The financial strength rating of only a few insurers has been made available to the public and a majority of these ratings fall in the sub-investment rating category. Most of these ratings are in the low or mid-investment grade. An important aspect of investment grades is that they would promote a high level of disclosures and transparency in the institution, and would also serve to improve the corporate governance in the respective Takaful institutions.
Challenges
The rapid growth of this sector also brings with it several more challenges to be encountered, apart from the lack of investment grades, in order to realize the full potential of Takaful.
There is no single source of credible information for the industry, although various attempts have been made to provide the latest authentic information. This is because the markets have no official statistics issued by regulatory authorities. The information provided in this article has been gathered from multiple different sources such as Deloitte, PwC, Ernst & Young, regional publications, Takaful Re etc.

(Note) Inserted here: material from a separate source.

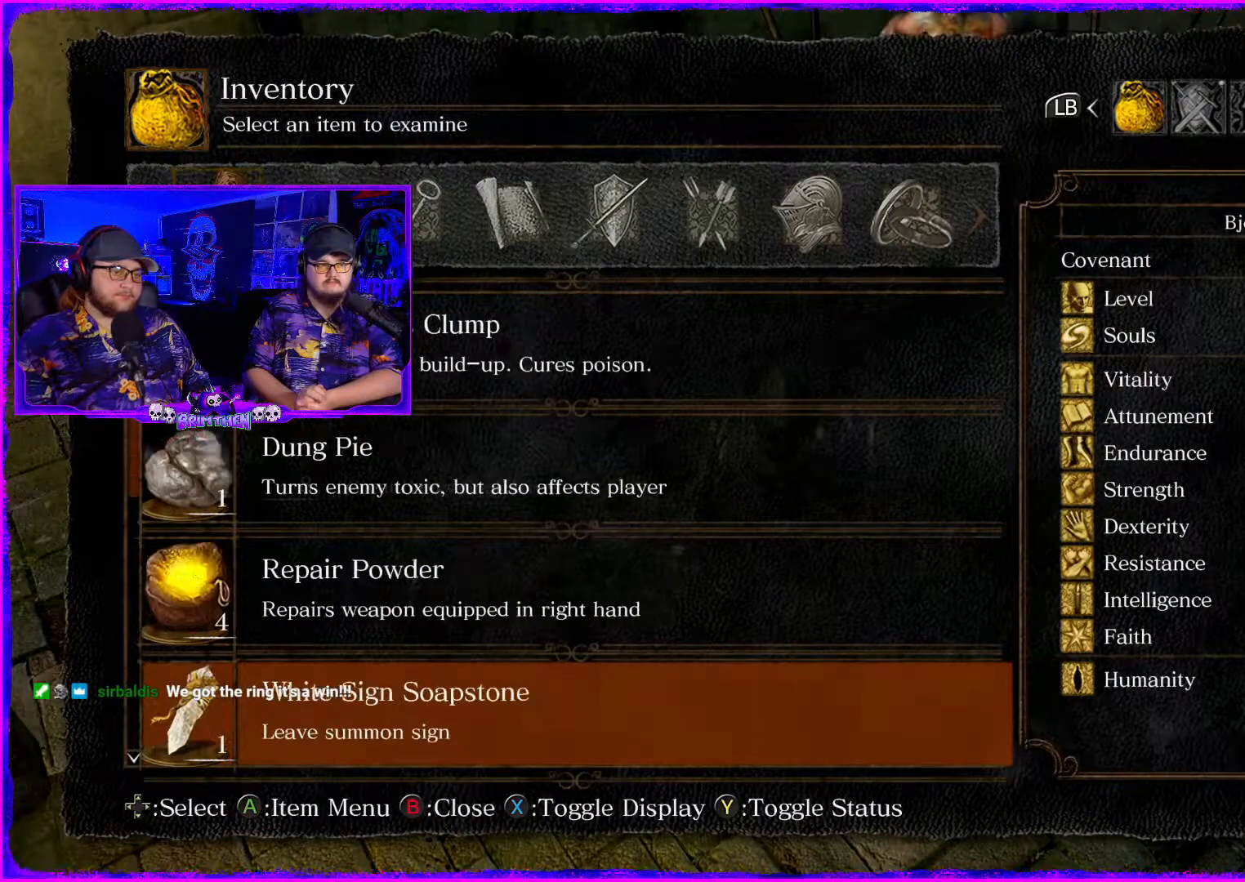
{"buttons": [], "left_stick": "center", "right_stick": "center", "events": [[50, "DPAD_DOWN", "down"], [200, "DPAD_DOWN", "up"], [316, "DPAD_DOWN", "down"], [467, "DPAD_DOWN", "up"]]}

The Family Takaful business predominantly comes from the urban market and the middle income group whereas the Muslim demography commands that the main target market should be rural areas. Therefore one challenge is to develop and enhance microTakaful to cater to the needs of the rural market.
There is a glaring shortage in the available talent pool of trained personnel to act as Takaful operators. Lack of awareness about Takaful and its products as well as the distinction from conventional insurance among Muslims is also a deterrent to the growth of this industry.
Re-Takaful operators are a basic need of this industry and very few strong and credible re-Takaful operators currently exist to split risks. This presents both a challenge as well as an opportunity in the market.
The investment universe of the conventional insurance industry is vast compared to Takaful, and hence Takaful operators need to innovate especially in the areas of asset management, bonds/Sukuk and risk hedging. These are important areas for Takaful, where good asset liability matching is paramount with secure and competitive returns.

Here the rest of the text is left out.